YOU: They’re a healthy size I suppose, I’m a bit self-conscious.
STRANGER: What size? 40DD??!! I luvs em big.
YOU: I bet you loves your BNP too.
STRANGER: Is that a durtee sex act?
YOU: Well, they are fuckers yes.
STRANGER: Then yeah. I love fuckin!!
YOU: Are you flirting with me?
STRANGER: Mebbe. U like?
YOU: I’m a man.
STRANGER: Im ur man. Bet you need a gud nobbin.
YOU: No, I don’t NEED a man, I AM a man. Ostensibly.
STRANGER: U in ure nikkers?
YOU: I have no idea what you just typed.
STRANGER: Soz. I typed u in ure nikkers!!

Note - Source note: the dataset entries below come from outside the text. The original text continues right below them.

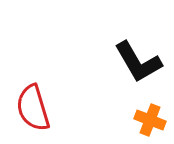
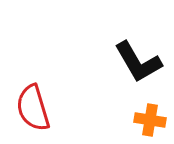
orange cross: rotated 12 degrees counterclockwise
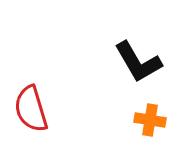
red semicircle: moved 2 px left, 1 px down
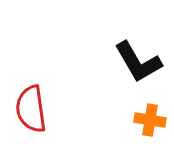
red semicircle: rotated 9 degrees clockwise
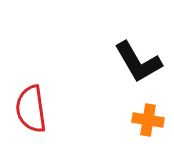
orange cross: moved 2 px left
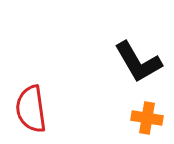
orange cross: moved 1 px left, 2 px up
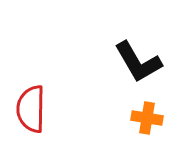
red semicircle: rotated 9 degrees clockwise
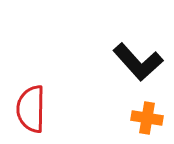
black L-shape: rotated 12 degrees counterclockwise
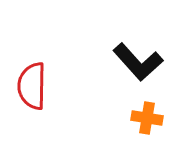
red semicircle: moved 1 px right, 23 px up
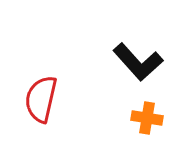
red semicircle: moved 9 px right, 13 px down; rotated 12 degrees clockwise
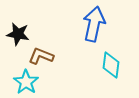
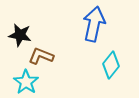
black star: moved 2 px right, 1 px down
cyan diamond: rotated 32 degrees clockwise
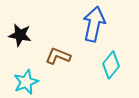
brown L-shape: moved 17 px right
cyan star: rotated 15 degrees clockwise
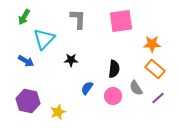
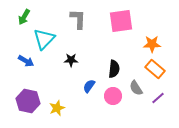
blue semicircle: moved 2 px right, 2 px up
yellow star: moved 1 px left, 4 px up
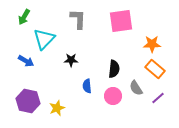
blue semicircle: moved 2 px left; rotated 40 degrees counterclockwise
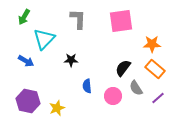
black semicircle: moved 9 px right, 1 px up; rotated 150 degrees counterclockwise
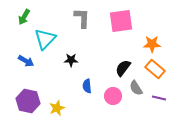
gray L-shape: moved 4 px right, 1 px up
cyan triangle: moved 1 px right
purple line: moved 1 px right; rotated 56 degrees clockwise
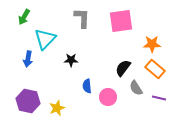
blue arrow: moved 2 px right, 2 px up; rotated 70 degrees clockwise
pink circle: moved 5 px left, 1 px down
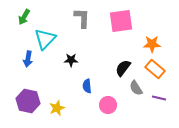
pink circle: moved 8 px down
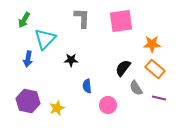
green arrow: moved 3 px down
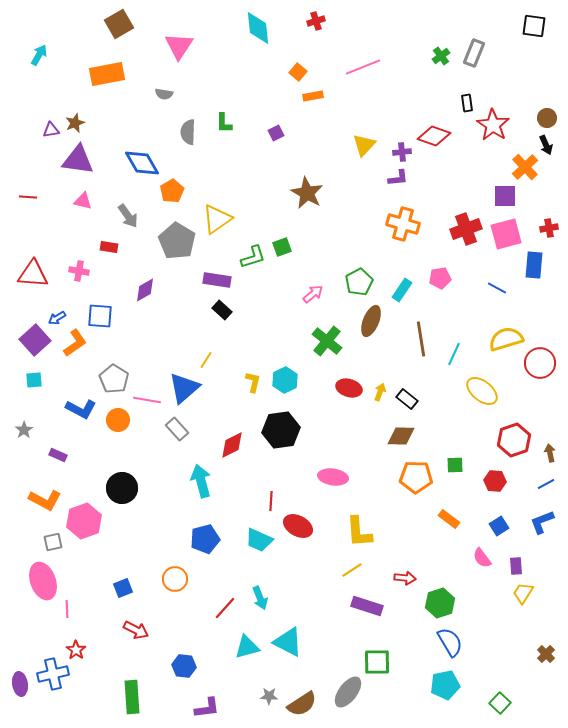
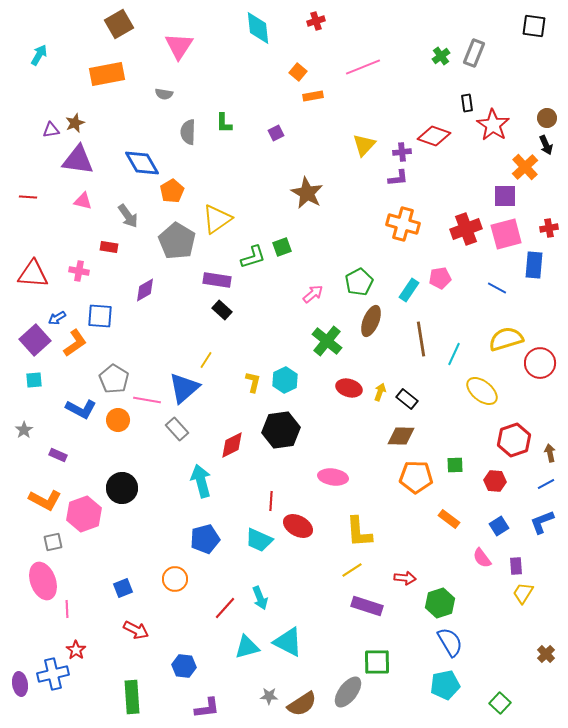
cyan rectangle at (402, 290): moved 7 px right
pink hexagon at (84, 521): moved 7 px up
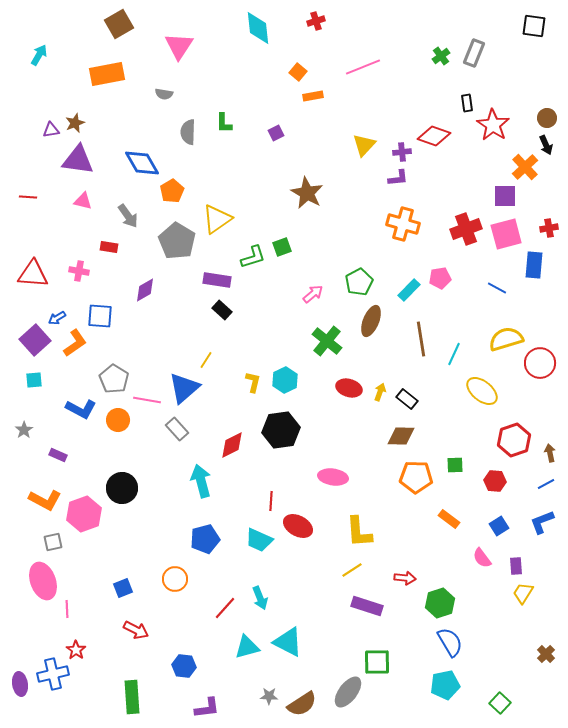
cyan rectangle at (409, 290): rotated 10 degrees clockwise
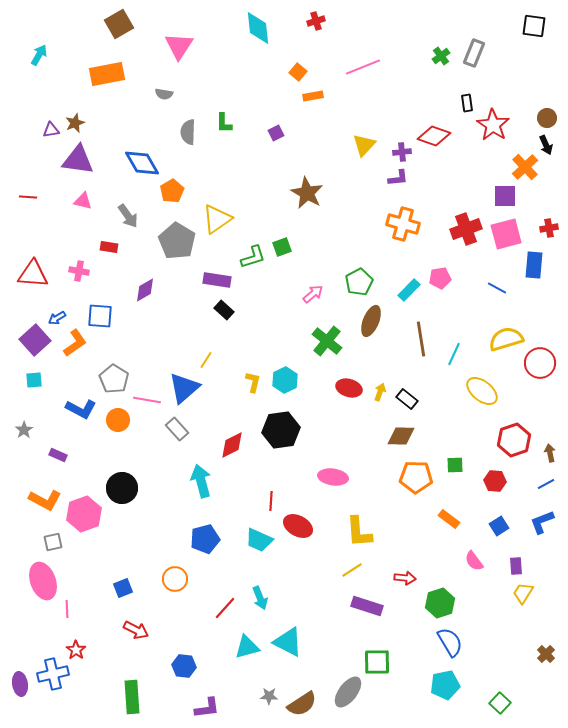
black rectangle at (222, 310): moved 2 px right
pink semicircle at (482, 558): moved 8 px left, 3 px down
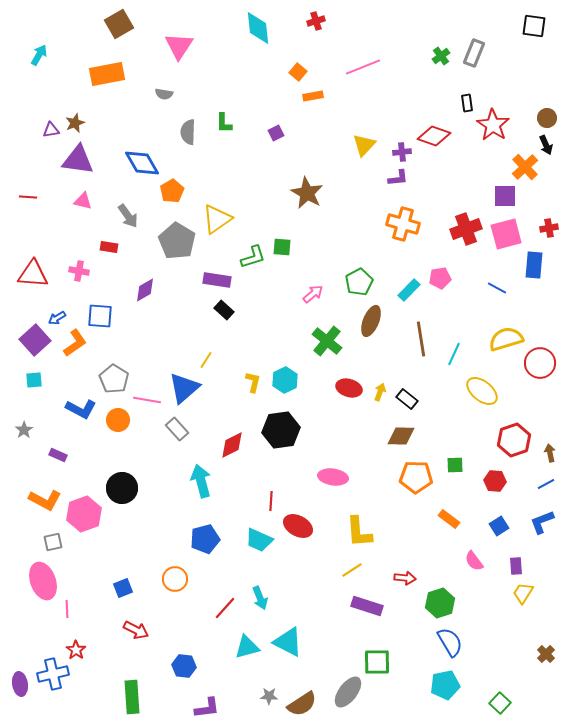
green square at (282, 247): rotated 24 degrees clockwise
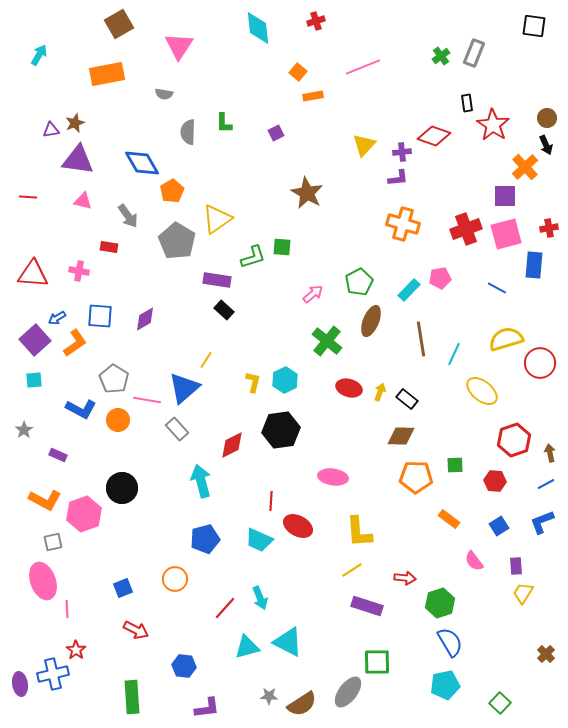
purple diamond at (145, 290): moved 29 px down
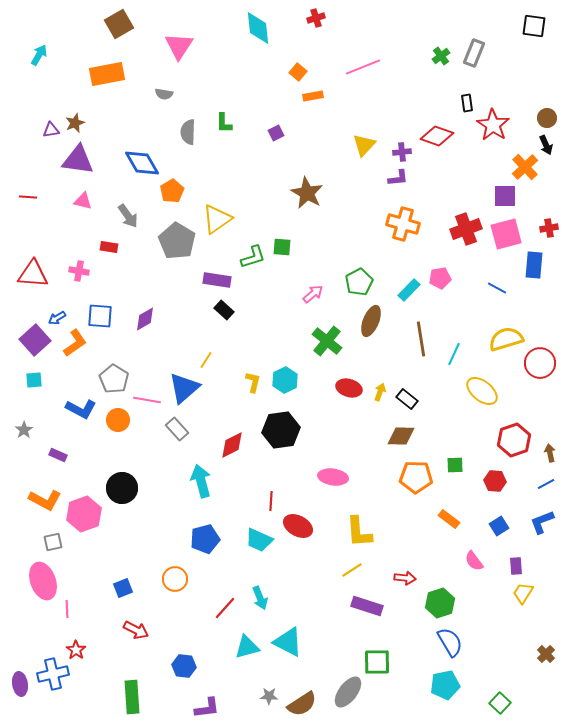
red cross at (316, 21): moved 3 px up
red diamond at (434, 136): moved 3 px right
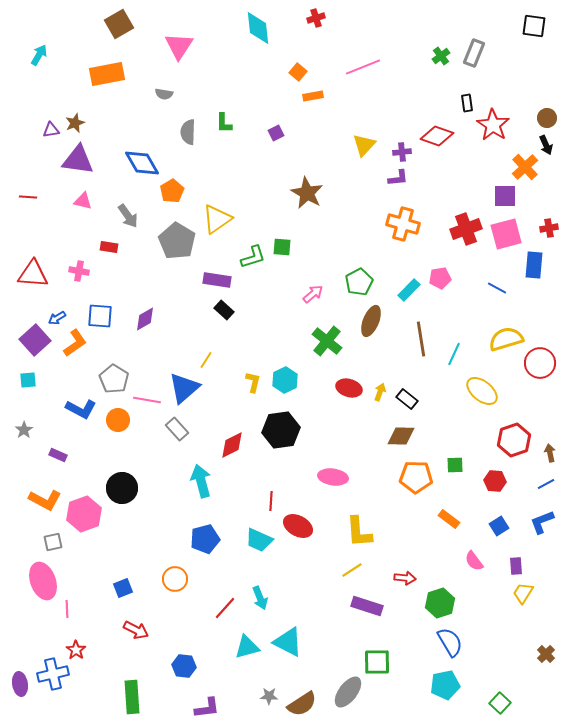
cyan square at (34, 380): moved 6 px left
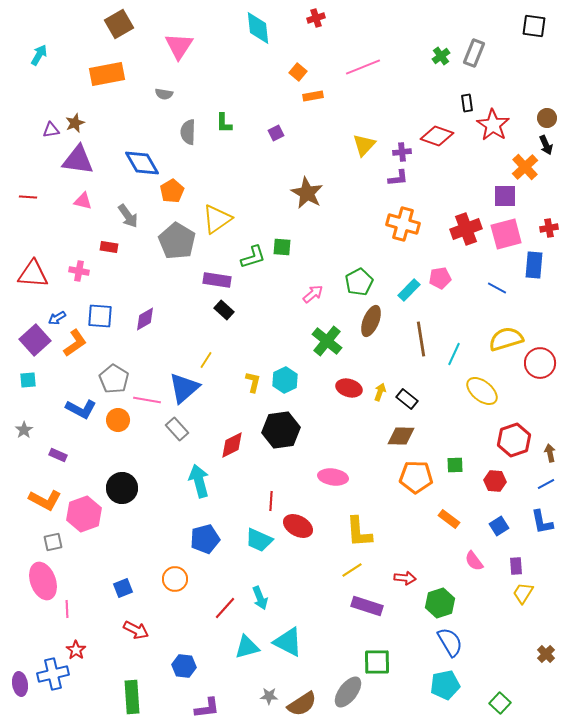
cyan arrow at (201, 481): moved 2 px left
blue L-shape at (542, 522): rotated 80 degrees counterclockwise
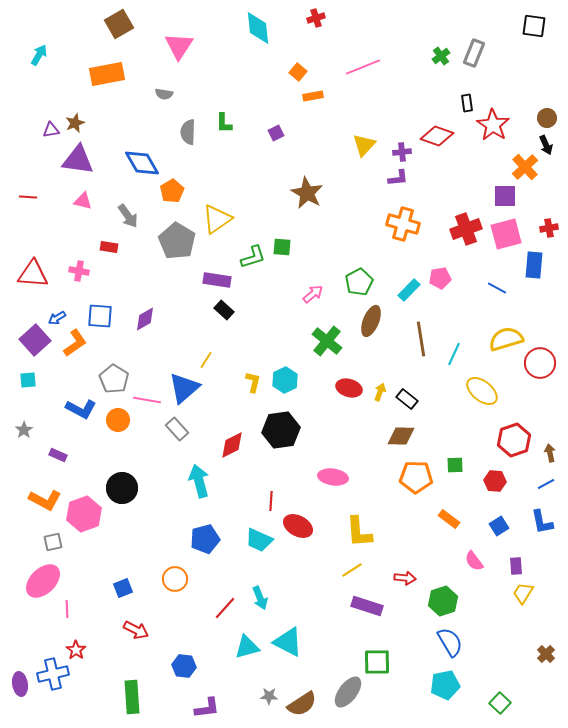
pink ellipse at (43, 581): rotated 66 degrees clockwise
green hexagon at (440, 603): moved 3 px right, 2 px up
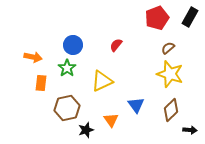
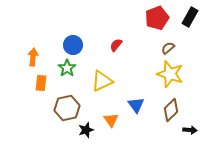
orange arrow: rotated 96 degrees counterclockwise
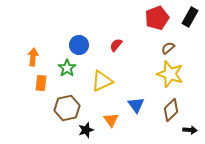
blue circle: moved 6 px right
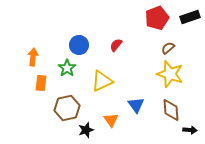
black rectangle: rotated 42 degrees clockwise
brown diamond: rotated 50 degrees counterclockwise
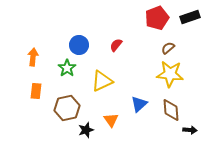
yellow star: rotated 12 degrees counterclockwise
orange rectangle: moved 5 px left, 8 px down
blue triangle: moved 3 px right, 1 px up; rotated 24 degrees clockwise
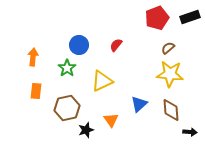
black arrow: moved 2 px down
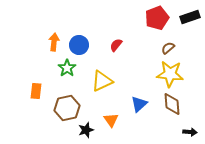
orange arrow: moved 21 px right, 15 px up
brown diamond: moved 1 px right, 6 px up
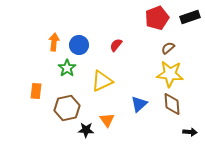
orange triangle: moved 4 px left
black star: rotated 21 degrees clockwise
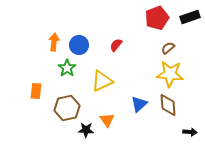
brown diamond: moved 4 px left, 1 px down
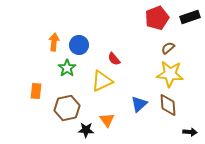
red semicircle: moved 2 px left, 14 px down; rotated 80 degrees counterclockwise
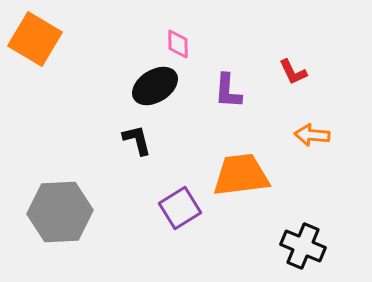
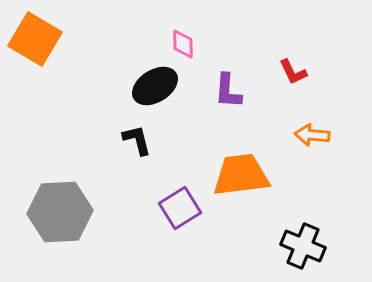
pink diamond: moved 5 px right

YOU: No, you’ve just typed the same thing again. That’s not clarification.
STRANGER: Wanna meet 4 a shag?
YOU: I think you’d be sorely disappointed.
STRANGER: U can make me sore anytime baby.
YOU: I like to think you’re being poetic.
STRANGER: U wanna be romansed or nobbed?
YOU: Neither.
STRANGER: We cud do it in hotel.
YOU: Do what?
STRANGER: It.
YOU: What’s It?
STRANGER: You know it!
YOU: This is turning into an Abbot and Costello routine.
STRANGER: They ure hot mates? They can join in!
YOU: So, let me clarify, you want me and Abbot and Costello to join you in a hotel room?
STRANGER: Fuk yeah!!!
YOU: And do what?
STRANGER: Anythink u want baby.
YOU: Could we play Scrabble?
STRANGER: Afta you suk me off yeh!
YOU: What would Abbot and Costello be doing?
STRANGER: Eachova! as we watch!
YOU: Alright, it’s a deal.
STRANGER: Srsly?
YOU: Yeah, seriously. Which hotel? When?
STRANGER: U know the Thistle down the road from me?
YOU: Intimately yes.
STRANGER: Kool I go get a room now!
YOU: Please do. I’ll call Abbott and have him fetch Costello.
STRANGER: Is your mates men!!
YOU: Oh yes.
STRANGER: I aint no batty bumma.

Stranger has disconnected from this conversation.